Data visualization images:
────────────────

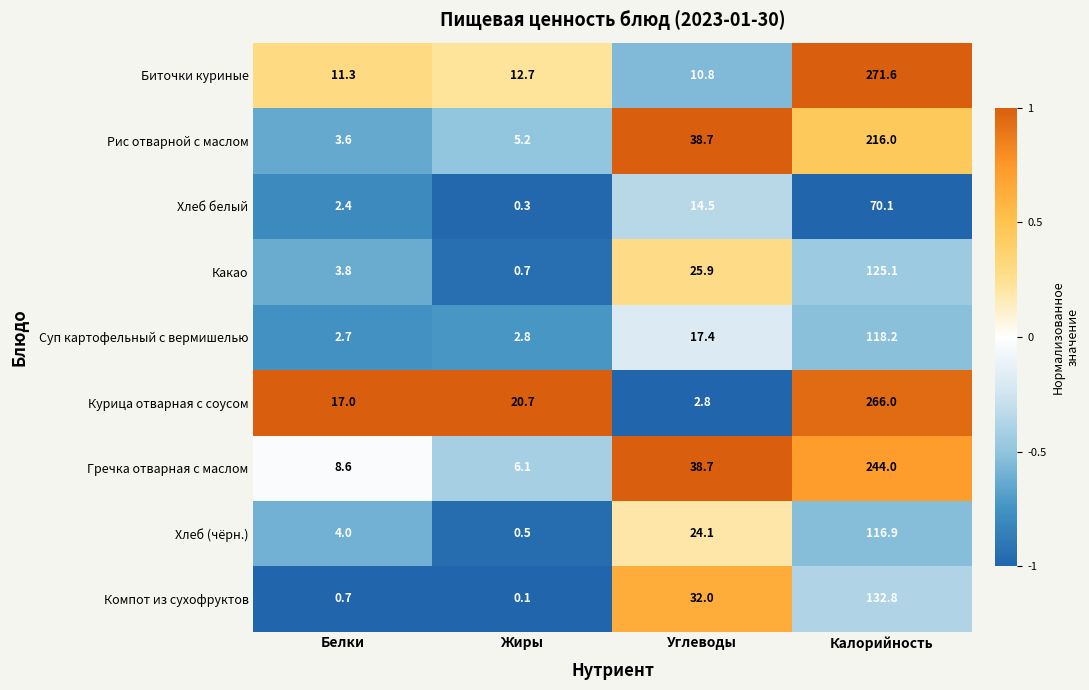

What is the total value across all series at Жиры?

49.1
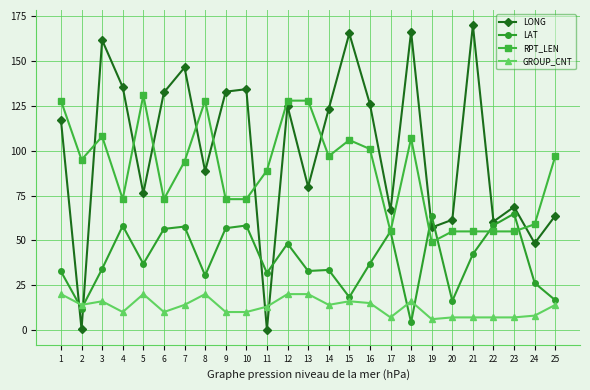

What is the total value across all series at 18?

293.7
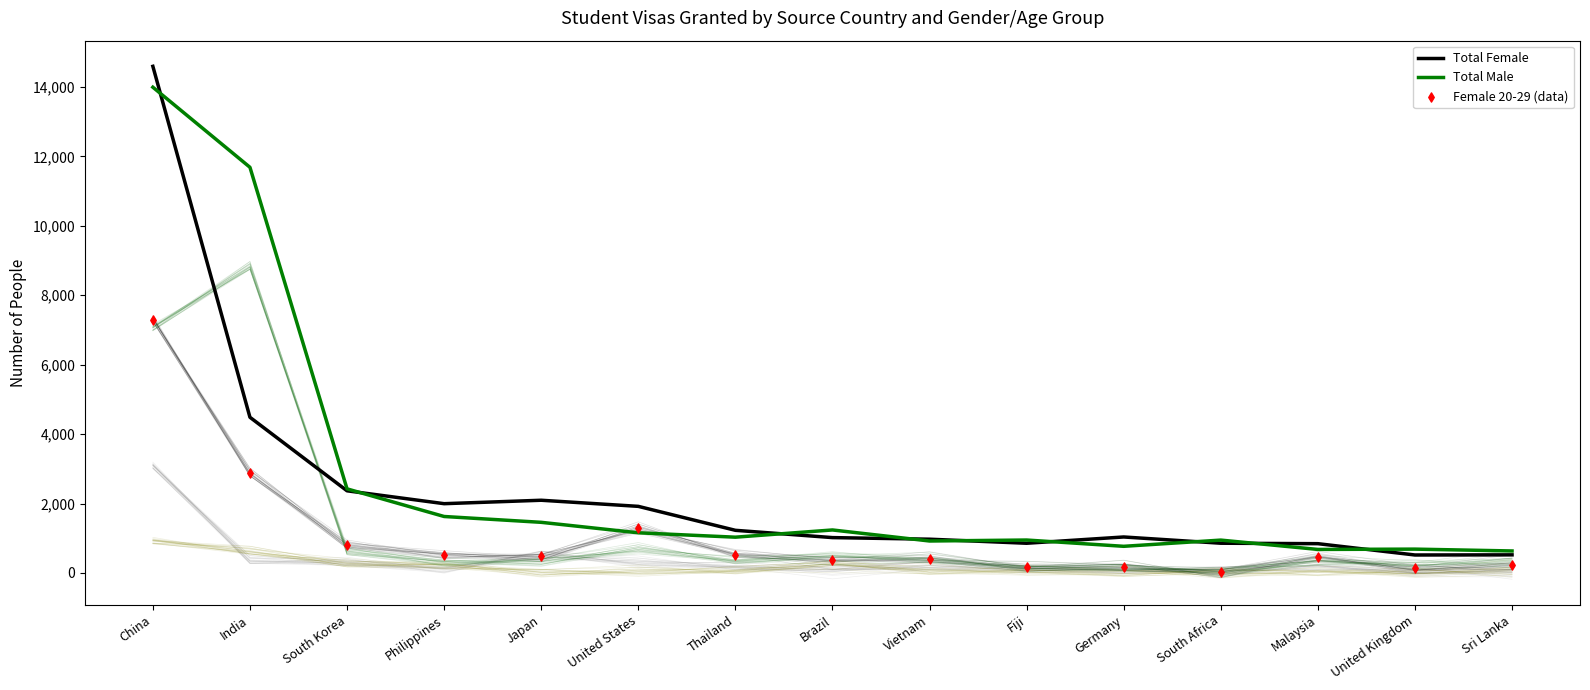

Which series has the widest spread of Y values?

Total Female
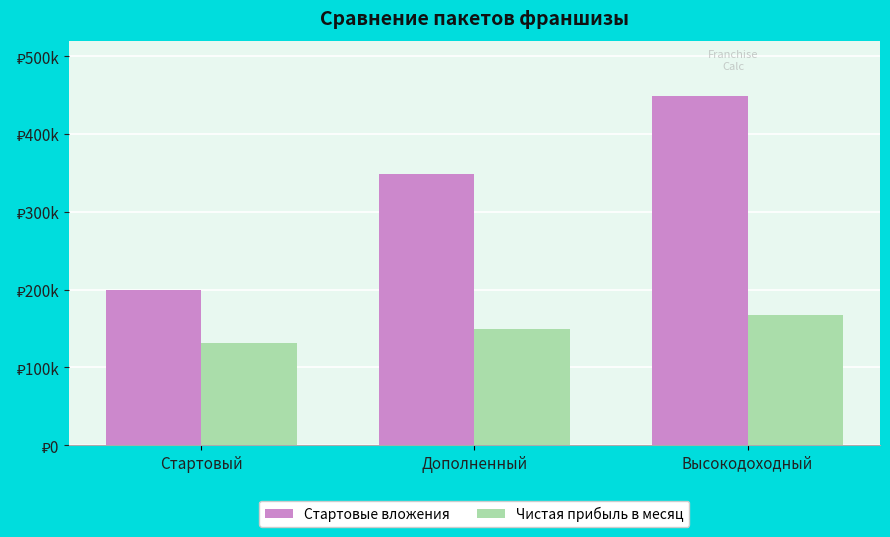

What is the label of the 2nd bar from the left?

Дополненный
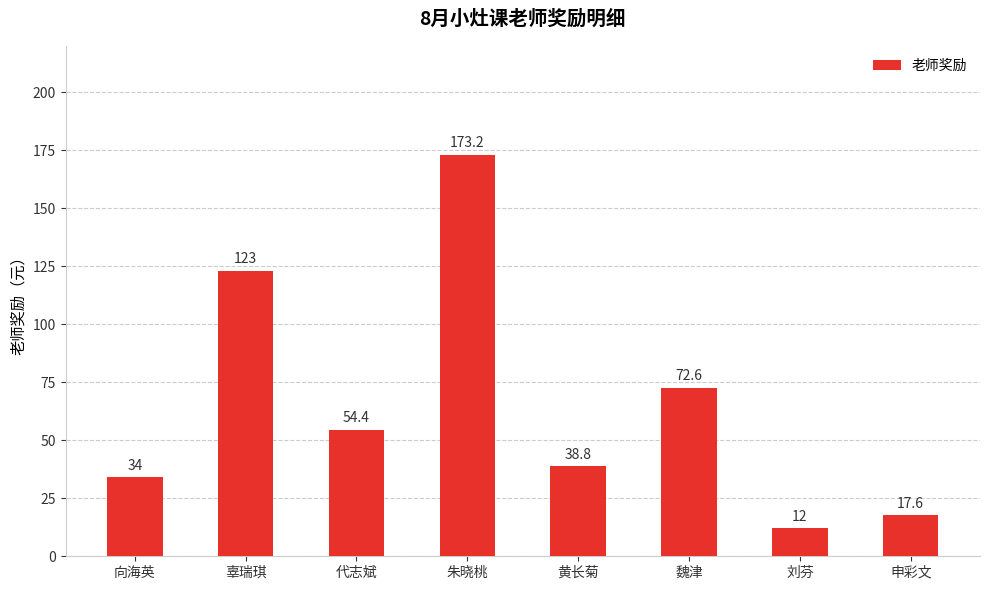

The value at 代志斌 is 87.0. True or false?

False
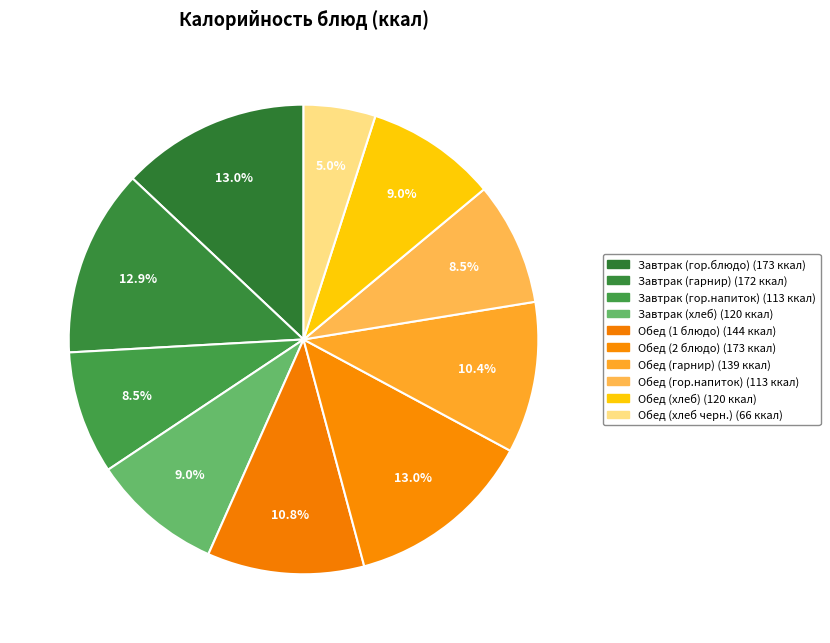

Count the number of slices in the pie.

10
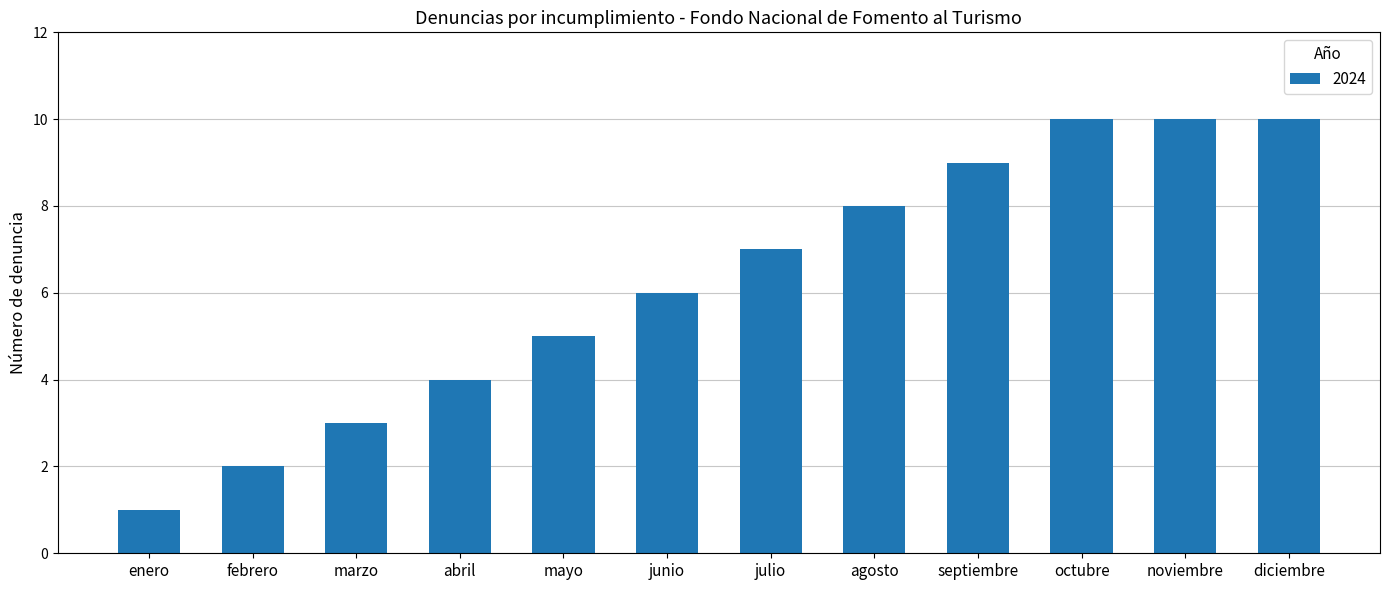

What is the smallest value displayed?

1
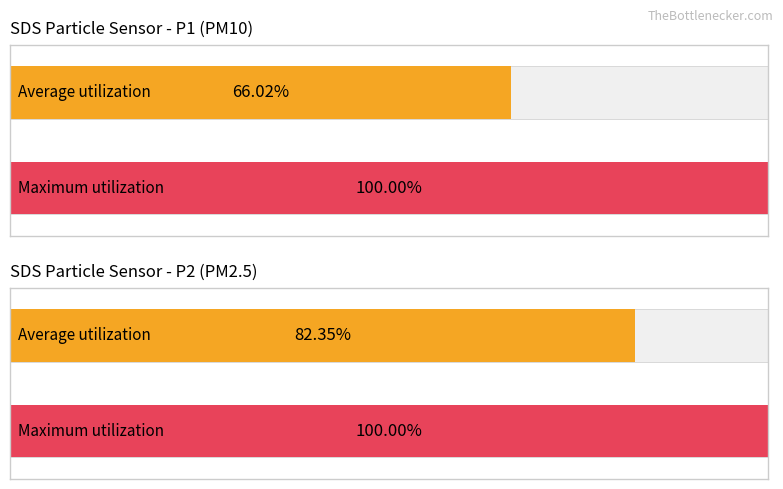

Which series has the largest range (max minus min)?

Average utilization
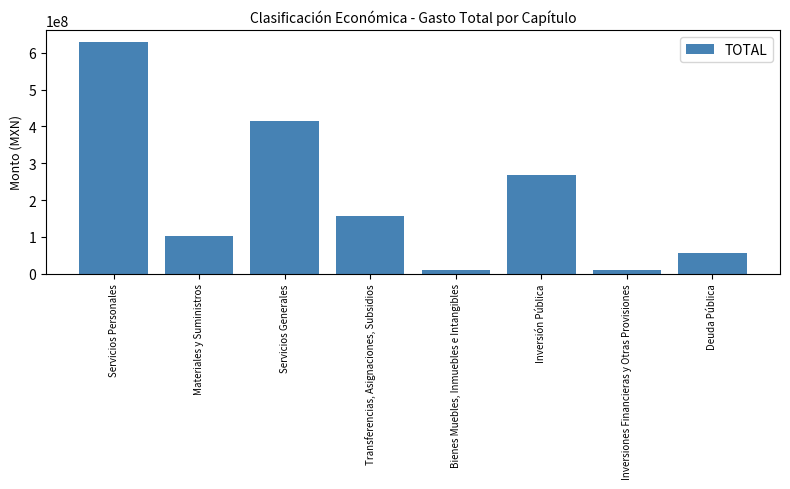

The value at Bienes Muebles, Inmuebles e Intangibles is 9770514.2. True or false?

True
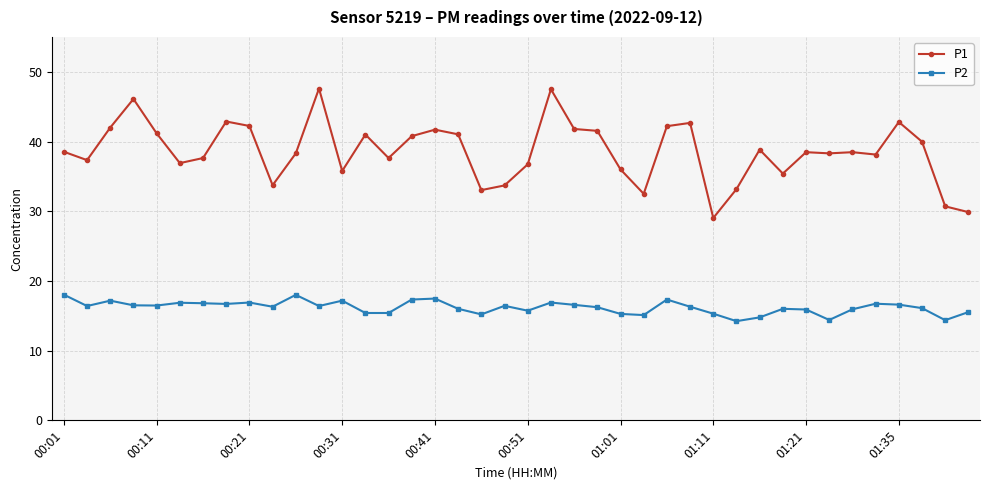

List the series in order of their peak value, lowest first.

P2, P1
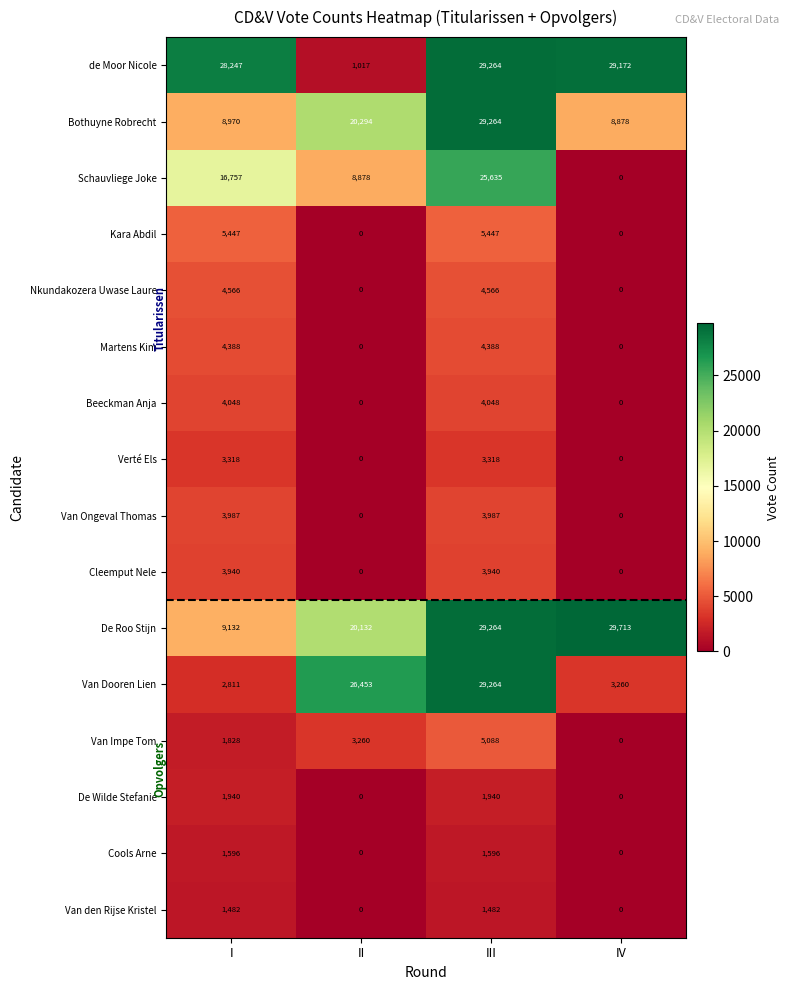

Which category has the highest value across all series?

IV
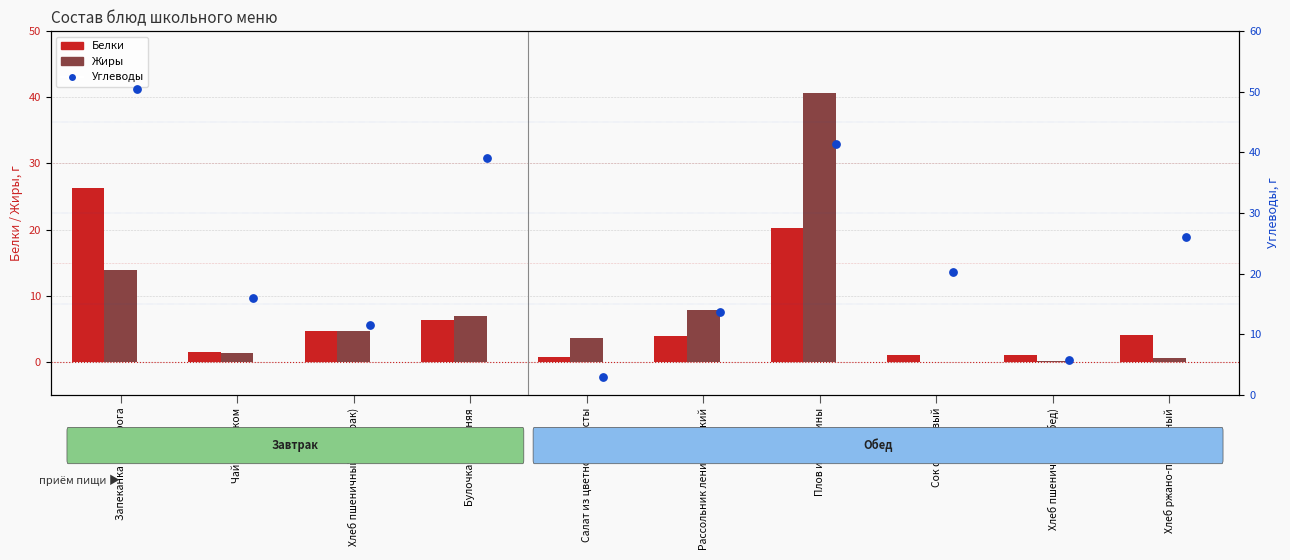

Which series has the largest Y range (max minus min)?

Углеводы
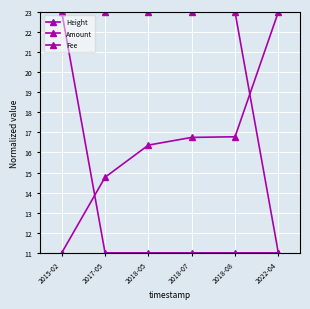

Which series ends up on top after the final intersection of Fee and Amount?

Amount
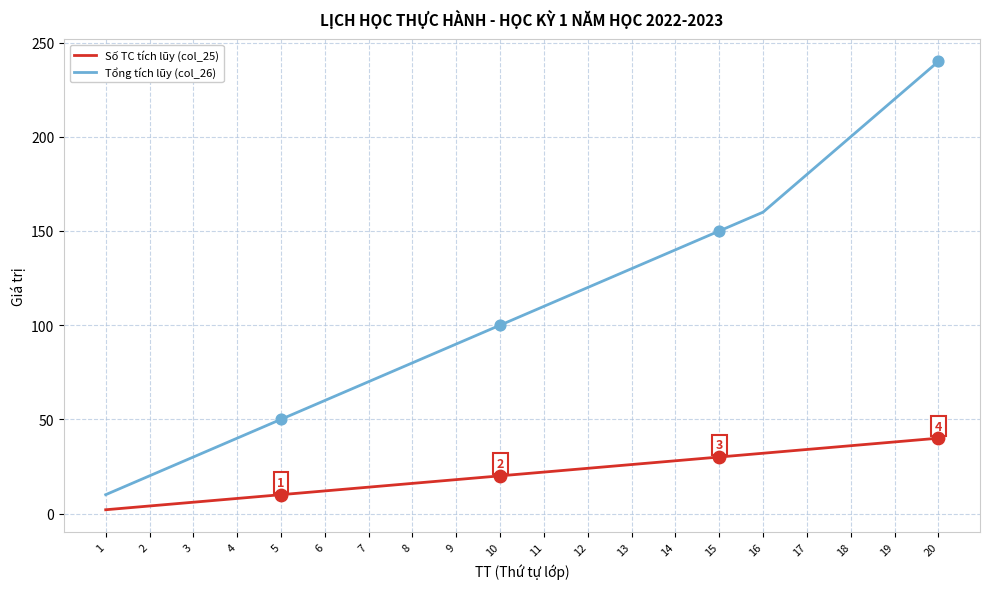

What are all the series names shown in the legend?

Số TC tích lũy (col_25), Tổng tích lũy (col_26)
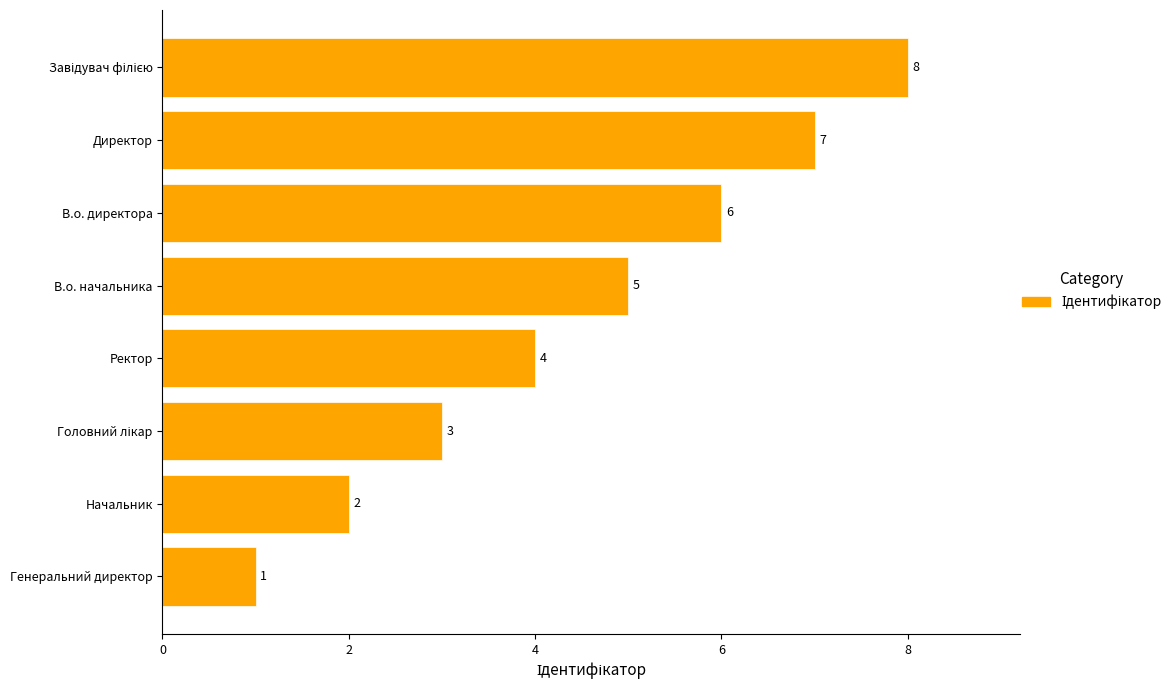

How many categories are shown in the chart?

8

────────────────

Exercise: Reproduce all of the material above word for word, leaving out the pictures.

Answer to this exercise:
What is the total value across all series at Жиры?

49.1

What is the total value across all series at 18?

293.7

Which series has the widest spread of Y values?

Total Female

What is the label of the 2nd bar from the left?

Дополненный

The value at 代志斌 is 87.0. True or false?

False

Count the number of slices in the pie.

10

What is the smallest value displayed?

1

Which series has the largest range (max minus min)?

Average utilization

The value at Bienes Muebles, Inmuebles e Intangibles is 9770514.2. True or false?

True

List the series in order of their peak value, lowest first.

P2, P1

Which category has the highest value across all series?

IV

Which series has the largest Y range (max minus min)?

Углеводы

Which series ends up on top after the final intersection of Fee and Amount?

Amount

What are all the series names shown in the legend?

Số TC tích lũy (col_25), Tổng tích lũy (col_26)

How many categories are shown in the chart?

8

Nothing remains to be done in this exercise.